On review, the Court held that the Board’s finding that an object of the employees’ picketing was to coerce neutral employers, including KGO Radio, to cease doing business with their Employers, was not supported by substantial evidence. The Court found that the Board had not considered the record evidence as a whole and instead relied in isolation on one sentence on one of the leaflets. The Court stated that, although the Board found that the signs carried by the employees disclosed that their dispute was with their primary employers, that the Board’s finding that the message was obfuscated by language on a leaflet distributed to passersby during the picketing was insufficient to support its conclusion. The statement on the leaflet read: “We are calling on KGO radio to take corporate responsibility in ensuring that their janitors receive higher wages, dignity on the job.” The Court rejected the Board’s reasoning that, by using the word “their” in the sentence, “the picketers ‘led the public to believe that KGO—who was not involved in the dispute—was their employer and had the ability to adjust their working conditions.’” Rather, the Court stated that the “most important” evidence relating to the identity of the party with whom the employees had a dispute was “the message displayed prominently on the signs the picketers were carrying: ‘PREFERRED BUILDING SERVICES UNFAIR!’” Finally, the Court held that the Board failed to identify substantial evidence rebutting the presumption that the employees’ picketing was lawful. Accordingly, the Court remanded the case to the Board for further proceedings.

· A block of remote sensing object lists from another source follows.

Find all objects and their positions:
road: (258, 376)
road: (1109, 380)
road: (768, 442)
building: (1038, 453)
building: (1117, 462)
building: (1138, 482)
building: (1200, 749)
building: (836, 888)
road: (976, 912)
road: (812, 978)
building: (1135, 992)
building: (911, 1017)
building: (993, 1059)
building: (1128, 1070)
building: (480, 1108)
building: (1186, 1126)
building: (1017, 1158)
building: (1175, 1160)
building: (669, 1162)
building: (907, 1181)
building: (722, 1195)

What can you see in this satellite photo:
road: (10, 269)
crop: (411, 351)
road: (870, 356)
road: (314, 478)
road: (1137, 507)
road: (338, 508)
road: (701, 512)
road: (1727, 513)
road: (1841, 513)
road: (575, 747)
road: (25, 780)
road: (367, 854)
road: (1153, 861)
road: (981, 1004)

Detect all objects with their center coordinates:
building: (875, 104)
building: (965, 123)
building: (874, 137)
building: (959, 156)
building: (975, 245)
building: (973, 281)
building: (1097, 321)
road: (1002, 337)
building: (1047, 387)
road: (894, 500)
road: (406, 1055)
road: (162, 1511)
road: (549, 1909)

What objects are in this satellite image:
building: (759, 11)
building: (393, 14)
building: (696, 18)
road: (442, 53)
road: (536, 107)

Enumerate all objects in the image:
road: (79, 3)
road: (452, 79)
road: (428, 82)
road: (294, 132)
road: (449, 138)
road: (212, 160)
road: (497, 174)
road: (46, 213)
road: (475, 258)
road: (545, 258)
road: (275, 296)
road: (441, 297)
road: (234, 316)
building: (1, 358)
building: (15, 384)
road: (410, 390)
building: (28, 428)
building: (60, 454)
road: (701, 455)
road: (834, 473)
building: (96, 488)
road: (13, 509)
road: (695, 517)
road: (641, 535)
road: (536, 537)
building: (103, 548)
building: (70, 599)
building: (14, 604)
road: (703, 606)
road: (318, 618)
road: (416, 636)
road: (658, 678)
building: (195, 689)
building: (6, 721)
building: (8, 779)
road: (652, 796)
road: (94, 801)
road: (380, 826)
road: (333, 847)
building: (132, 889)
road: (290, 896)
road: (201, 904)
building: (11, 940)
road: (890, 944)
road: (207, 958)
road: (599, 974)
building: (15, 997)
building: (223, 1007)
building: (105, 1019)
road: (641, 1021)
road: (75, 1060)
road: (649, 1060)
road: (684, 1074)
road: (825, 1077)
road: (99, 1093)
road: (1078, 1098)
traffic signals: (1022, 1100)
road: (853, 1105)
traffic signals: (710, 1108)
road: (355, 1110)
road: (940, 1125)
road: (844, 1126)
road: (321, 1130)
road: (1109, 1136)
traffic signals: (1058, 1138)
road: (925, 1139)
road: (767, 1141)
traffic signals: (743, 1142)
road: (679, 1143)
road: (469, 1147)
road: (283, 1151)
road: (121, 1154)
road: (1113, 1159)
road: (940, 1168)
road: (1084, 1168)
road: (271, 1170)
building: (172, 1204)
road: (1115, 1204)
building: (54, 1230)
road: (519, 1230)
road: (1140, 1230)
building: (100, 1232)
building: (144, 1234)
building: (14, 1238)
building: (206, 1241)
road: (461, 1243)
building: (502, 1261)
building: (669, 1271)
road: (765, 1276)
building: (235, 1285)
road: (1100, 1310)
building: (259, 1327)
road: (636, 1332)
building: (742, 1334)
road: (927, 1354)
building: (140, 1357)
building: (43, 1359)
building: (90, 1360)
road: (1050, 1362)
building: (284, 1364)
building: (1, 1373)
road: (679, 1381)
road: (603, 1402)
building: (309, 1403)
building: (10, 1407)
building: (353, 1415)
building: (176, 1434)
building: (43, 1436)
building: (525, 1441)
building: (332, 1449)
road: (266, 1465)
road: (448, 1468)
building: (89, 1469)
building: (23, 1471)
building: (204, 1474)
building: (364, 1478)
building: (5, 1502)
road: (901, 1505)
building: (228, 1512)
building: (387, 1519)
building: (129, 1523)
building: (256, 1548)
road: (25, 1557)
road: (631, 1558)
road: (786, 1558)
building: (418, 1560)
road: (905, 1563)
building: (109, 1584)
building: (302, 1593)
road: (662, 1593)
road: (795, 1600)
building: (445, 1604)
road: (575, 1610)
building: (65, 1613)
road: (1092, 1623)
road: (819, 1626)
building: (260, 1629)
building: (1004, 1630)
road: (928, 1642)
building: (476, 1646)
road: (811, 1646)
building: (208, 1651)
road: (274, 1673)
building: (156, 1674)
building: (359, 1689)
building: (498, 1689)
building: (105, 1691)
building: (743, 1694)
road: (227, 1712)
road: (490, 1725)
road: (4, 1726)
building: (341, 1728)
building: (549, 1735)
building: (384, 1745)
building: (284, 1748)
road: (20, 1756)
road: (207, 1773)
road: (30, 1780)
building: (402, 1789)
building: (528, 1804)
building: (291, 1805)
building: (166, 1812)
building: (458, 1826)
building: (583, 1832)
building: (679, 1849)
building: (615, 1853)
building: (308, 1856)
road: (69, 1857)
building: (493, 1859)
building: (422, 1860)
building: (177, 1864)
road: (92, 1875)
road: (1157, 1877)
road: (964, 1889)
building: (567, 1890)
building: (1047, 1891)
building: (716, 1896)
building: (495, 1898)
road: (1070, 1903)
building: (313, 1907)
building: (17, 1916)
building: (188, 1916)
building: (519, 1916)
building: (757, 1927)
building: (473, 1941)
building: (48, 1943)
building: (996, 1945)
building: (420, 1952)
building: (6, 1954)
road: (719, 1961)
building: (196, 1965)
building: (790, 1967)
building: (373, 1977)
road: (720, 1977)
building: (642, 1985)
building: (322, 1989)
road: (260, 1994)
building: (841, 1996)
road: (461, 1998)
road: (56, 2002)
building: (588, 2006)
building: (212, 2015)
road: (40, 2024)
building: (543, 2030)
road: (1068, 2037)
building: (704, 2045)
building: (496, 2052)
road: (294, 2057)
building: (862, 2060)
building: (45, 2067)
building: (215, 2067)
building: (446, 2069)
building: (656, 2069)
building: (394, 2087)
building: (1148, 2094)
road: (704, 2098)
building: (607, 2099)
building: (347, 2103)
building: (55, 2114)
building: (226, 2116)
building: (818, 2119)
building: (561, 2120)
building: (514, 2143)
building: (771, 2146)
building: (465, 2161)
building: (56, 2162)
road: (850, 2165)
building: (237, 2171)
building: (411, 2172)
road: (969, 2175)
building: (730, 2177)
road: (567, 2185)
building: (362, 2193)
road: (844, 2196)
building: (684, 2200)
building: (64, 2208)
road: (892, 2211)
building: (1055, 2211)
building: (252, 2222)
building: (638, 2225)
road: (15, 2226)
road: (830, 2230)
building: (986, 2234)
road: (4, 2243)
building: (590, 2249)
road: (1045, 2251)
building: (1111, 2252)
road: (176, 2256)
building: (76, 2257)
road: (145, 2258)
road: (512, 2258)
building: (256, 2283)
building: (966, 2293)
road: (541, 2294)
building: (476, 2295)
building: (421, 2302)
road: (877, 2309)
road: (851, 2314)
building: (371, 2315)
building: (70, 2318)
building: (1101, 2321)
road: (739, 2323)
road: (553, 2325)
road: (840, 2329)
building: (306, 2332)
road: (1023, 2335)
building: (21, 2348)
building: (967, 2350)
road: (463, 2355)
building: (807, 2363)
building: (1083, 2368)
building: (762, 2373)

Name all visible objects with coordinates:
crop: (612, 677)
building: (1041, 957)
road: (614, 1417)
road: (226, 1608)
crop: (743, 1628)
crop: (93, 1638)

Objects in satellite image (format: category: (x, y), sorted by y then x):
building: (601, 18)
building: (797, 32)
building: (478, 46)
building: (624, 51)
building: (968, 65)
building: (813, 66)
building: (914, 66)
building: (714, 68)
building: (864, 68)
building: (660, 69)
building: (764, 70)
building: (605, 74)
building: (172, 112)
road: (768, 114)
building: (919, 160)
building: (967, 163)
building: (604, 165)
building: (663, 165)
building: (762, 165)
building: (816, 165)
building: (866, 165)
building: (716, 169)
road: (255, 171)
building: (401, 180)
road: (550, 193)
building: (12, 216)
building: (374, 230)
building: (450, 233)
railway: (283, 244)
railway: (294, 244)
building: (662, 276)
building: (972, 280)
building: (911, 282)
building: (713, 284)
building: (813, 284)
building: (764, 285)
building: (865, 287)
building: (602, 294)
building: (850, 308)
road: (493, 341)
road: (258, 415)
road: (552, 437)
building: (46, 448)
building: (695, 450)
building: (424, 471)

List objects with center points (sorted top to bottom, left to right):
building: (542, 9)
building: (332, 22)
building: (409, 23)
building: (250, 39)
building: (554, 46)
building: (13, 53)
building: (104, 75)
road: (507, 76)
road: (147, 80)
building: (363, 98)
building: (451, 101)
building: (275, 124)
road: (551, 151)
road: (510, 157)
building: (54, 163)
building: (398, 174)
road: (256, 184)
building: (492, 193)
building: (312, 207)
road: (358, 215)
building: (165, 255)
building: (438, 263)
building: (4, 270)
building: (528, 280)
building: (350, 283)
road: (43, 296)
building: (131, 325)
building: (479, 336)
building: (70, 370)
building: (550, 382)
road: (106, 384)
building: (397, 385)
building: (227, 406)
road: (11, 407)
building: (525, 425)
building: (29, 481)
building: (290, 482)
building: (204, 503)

The Court’s opinion is here.
Administrative Law Judge Decisions
Wilkes-Barre Hospital Company LLC d/b/a Wilkes-Barre General Hospital (04-CA-259936 and 04-CA-260035; JD-19-21) Wilkes-Barre, PA. Administrative Law Judge Donna N. Dawson issued her decision on April 27, 2021. Charges filed by Wyoming Valley Nurses Association/Pennsylvania Association of Staff and Nursing Professionals.
BlitzMetrics, Co. (28-CA-248901 and 28-CA-249571; JD-20-21) Albany, CA. Administrative Law Judge Arthur J. Amchan issued his decision on April 28, 2021. Charges filed by individuals.
Haven Salon + Spa, Inc. (18-CA-266091 and 18-CA-267818; JD-21-21) Muskego, WI. Administrative Law Judge Sharon Levinson Steckler issued her decision on April 30, 2021. Charges filed by an individual.
XPO Cartage, Inc. (21-CA-150873 et al; JD-22-21) Commerce, CA. Administrative Law Judge Christine E. Dibble issued her decision on April 30, 2021. Charges filed by International Brotherhood of Teamsters.